Ce type de synchronisation n'est pas une tâche facile. Une façon de le faire est d'avoir un robot comme leader, diffusant les détails de son mouvement et de sa position sur un réseau que les autres robots suivent tous.
Le problème, c'est que la dynamique des réseaux n'est pas aussi prévisible que les chorégraphes le souhaiteraient. De petits retards d'une demi-seconde environ sont courants tandis que certains messages peuvent être retardés de plusieurs secondes. Ce n'est clairement pas assez bon pour une routine de danse ou tout autre type de comportement synchronisé.
L'approche privilégiée par les roboticiens est donc de programmer chaque robot avec la routine de danse, de synchroniser leurs horloges internes au début de la performance puis de les laisser faire.
L'avantage est que si les performances sont raisonnablement courtes, les chances de désynchronisation des horloges peuvent être réduites. L'inconvénient est que si les robots se désynchronisent – si l'un d'eux tombe par exemple – il n'y a aucun moyen de regagner la synchronisation.

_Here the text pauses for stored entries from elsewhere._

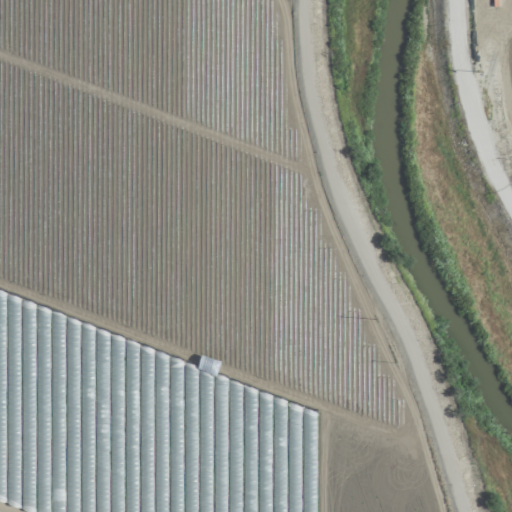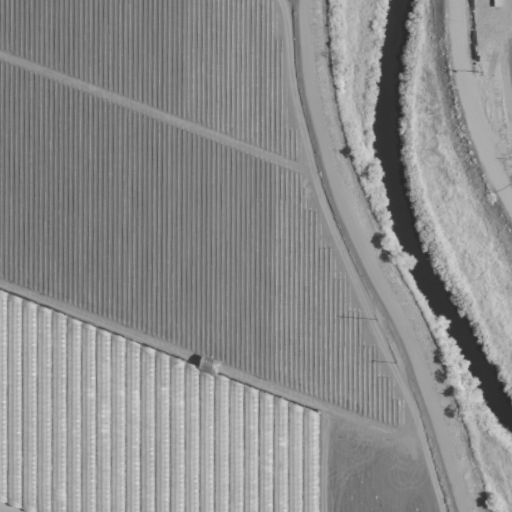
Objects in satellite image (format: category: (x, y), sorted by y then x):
crop: (481, 95)
road: (367, 259)
crop: (178, 277)
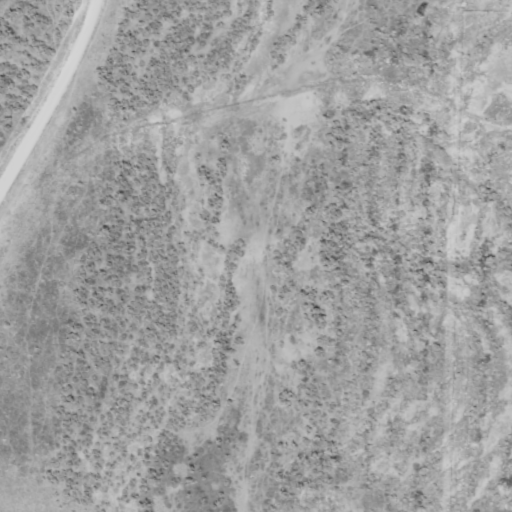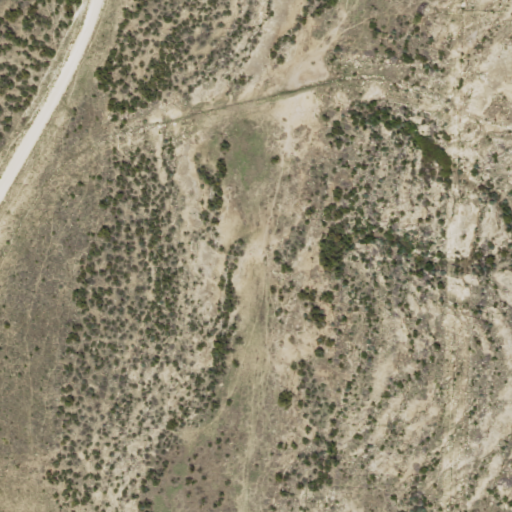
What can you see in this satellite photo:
road: (52, 97)
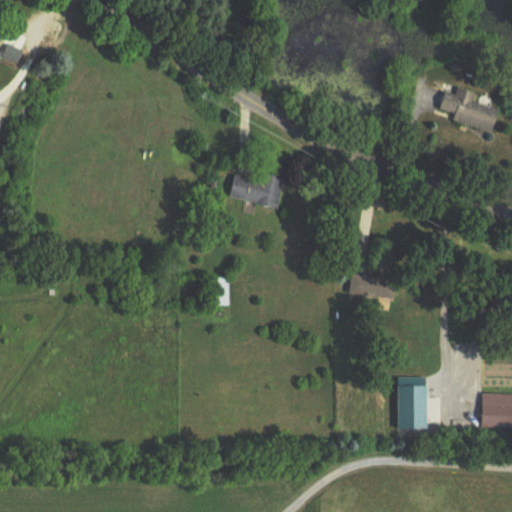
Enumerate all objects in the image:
building: (53, 33)
building: (1, 42)
road: (30, 44)
building: (469, 111)
road: (291, 124)
building: (257, 191)
road: (364, 216)
building: (373, 288)
building: (218, 292)
road: (443, 292)
building: (496, 412)
road: (388, 458)
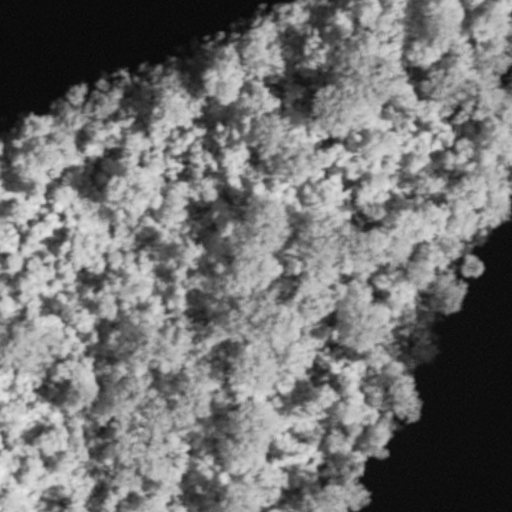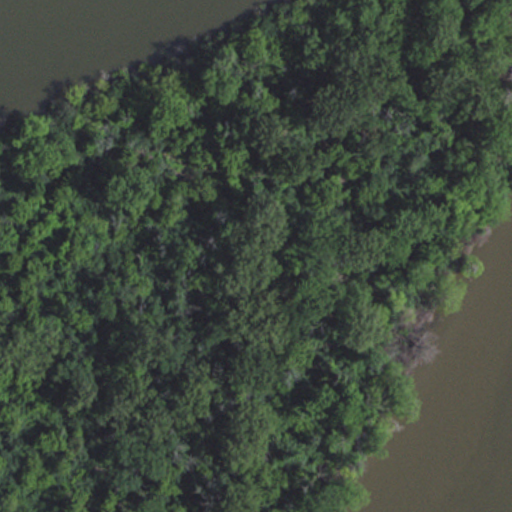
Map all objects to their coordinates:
river: (484, 479)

Les roboticiens ont donc recherché une meilleure forme de synchronisation, plus résistante aux diverses épreuves et tribulations qui s'abattent sur les danseurs robotiques. Aujourd'hui, Patrick Bechon et Jean-Jacques Slotine du Massachusetts Institute of Technology de Cambridge, dévoilent une nouvelle approche basée sur le phénomène biologique du quorum sensing.

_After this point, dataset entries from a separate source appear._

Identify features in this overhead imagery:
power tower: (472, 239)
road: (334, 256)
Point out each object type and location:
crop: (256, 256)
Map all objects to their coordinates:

Les biologistes se sont longtemps interrogés sur la capacité des bactéries et des insectes sociaux à détecter non seulement la présence de compatriotes mais leur nombre et à synchroniser leur comportement.

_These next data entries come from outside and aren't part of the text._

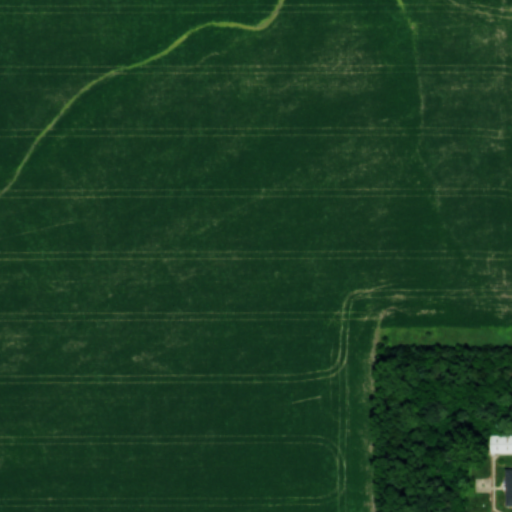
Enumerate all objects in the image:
building: (508, 485)
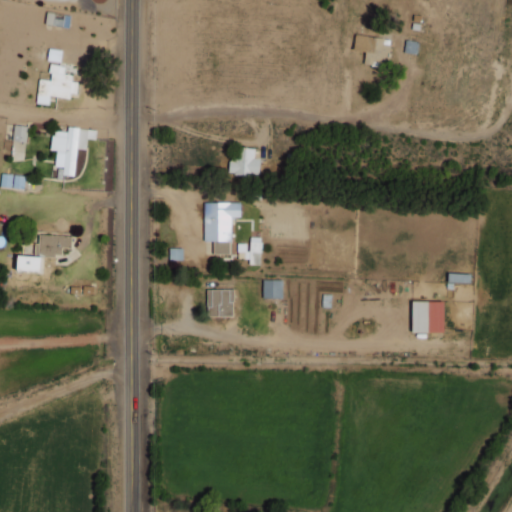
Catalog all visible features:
building: (372, 49)
building: (54, 54)
building: (54, 84)
road: (68, 118)
road: (335, 122)
building: (19, 132)
building: (69, 146)
building: (243, 162)
building: (12, 180)
building: (219, 224)
building: (254, 250)
building: (43, 251)
road: (137, 255)
building: (271, 288)
building: (219, 302)
building: (427, 316)
road: (69, 341)
road: (67, 386)
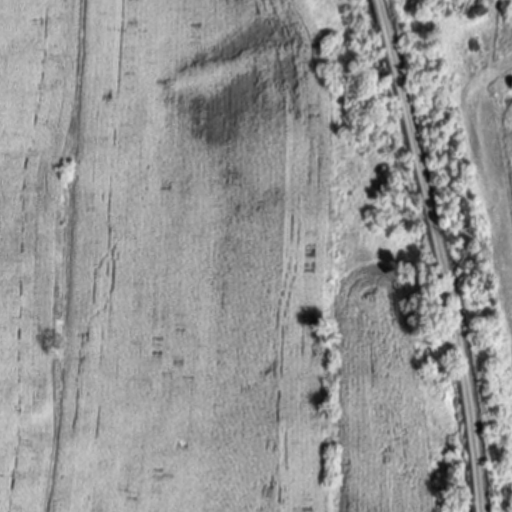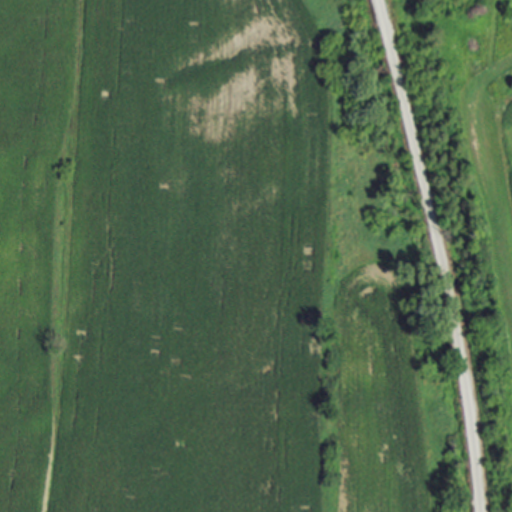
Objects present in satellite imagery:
road: (459, 252)
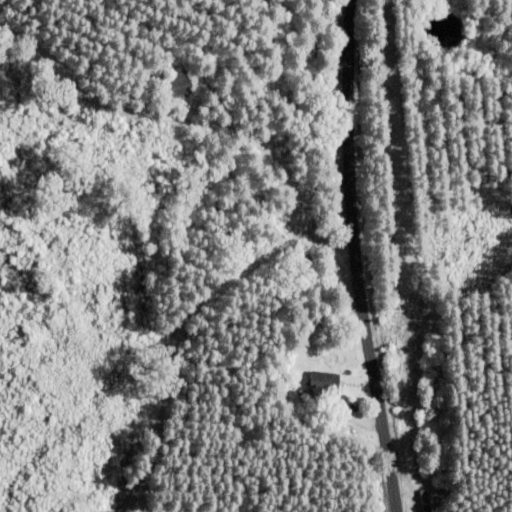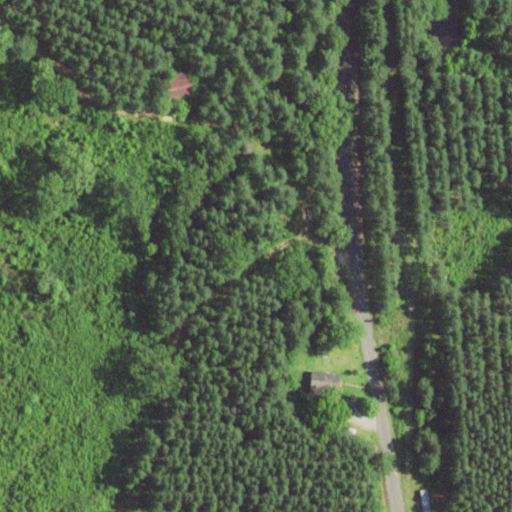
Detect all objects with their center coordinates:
building: (177, 86)
road: (357, 257)
building: (323, 390)
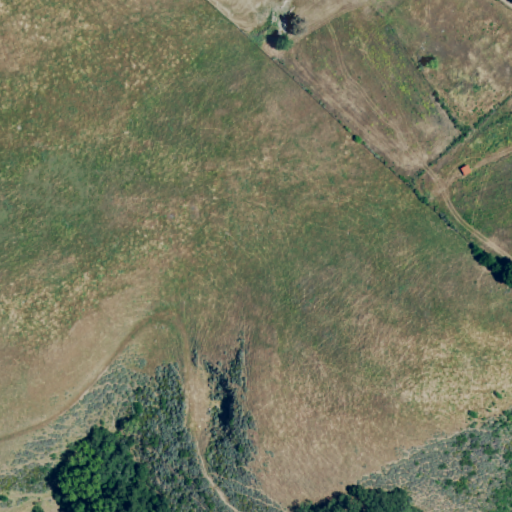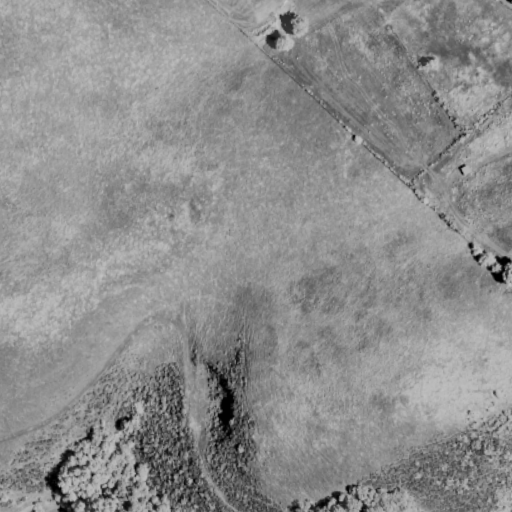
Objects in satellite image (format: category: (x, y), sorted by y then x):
road: (510, 1)
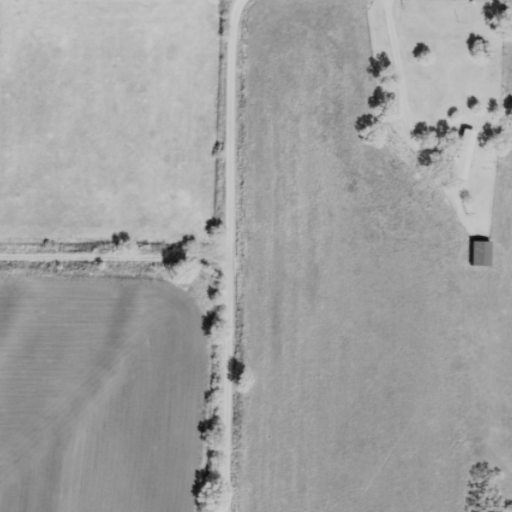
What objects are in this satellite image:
building: (465, 155)
road: (218, 164)
building: (481, 254)
road: (182, 365)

Il s'avère que ces créatures effectuent cette synchronisation en utilisant un processus appelé détection de quorum. Cela fonctionne en libérant constamment des molécules de signalisation dans l'environnement tout en mesurant en même temps la concentration locale de ces molécules.
Cette concentration augmente à mesure que de plus en plus de créatures rejoignent la population locale et constitue donc une mesure efficace de la densité de population. Lorsque la concentration dépasse un certain seuil, cela déclenche un comportement différent, tel que la division cellulaire, la production d'agents pathogènes et la construction de nids.
Maintenant, Bechon et Slotine disent qu'une approche similaire fournit un moyen robuste de synchroniser des robots humanoïdes. L'approche idéale de la synchronisation est que chaque robot ait accès à la position de tous les autres robots. Au lieu de cela, l'approche de détection de quorum donne à chaque robot l'accès à une variable globale telle que la position moyenne ou l'heure d'horloge moyenne. Chaque robot peut également modifier cette variable car elle contribue à la moyenne.
L'idée est que si chaque robot tente de se synchroniser avec cette moyenne mondiale, l'essaim dans son ensemble devrait garder le bon temps.
Ces gars-là testent leur approche avec un groupe de huit robots NAO construits par la société de robotique française Aldebaran. Chacun a une horloge interne qui tente de se synchroniser avec un temps moyen global maintenu par un serveur central.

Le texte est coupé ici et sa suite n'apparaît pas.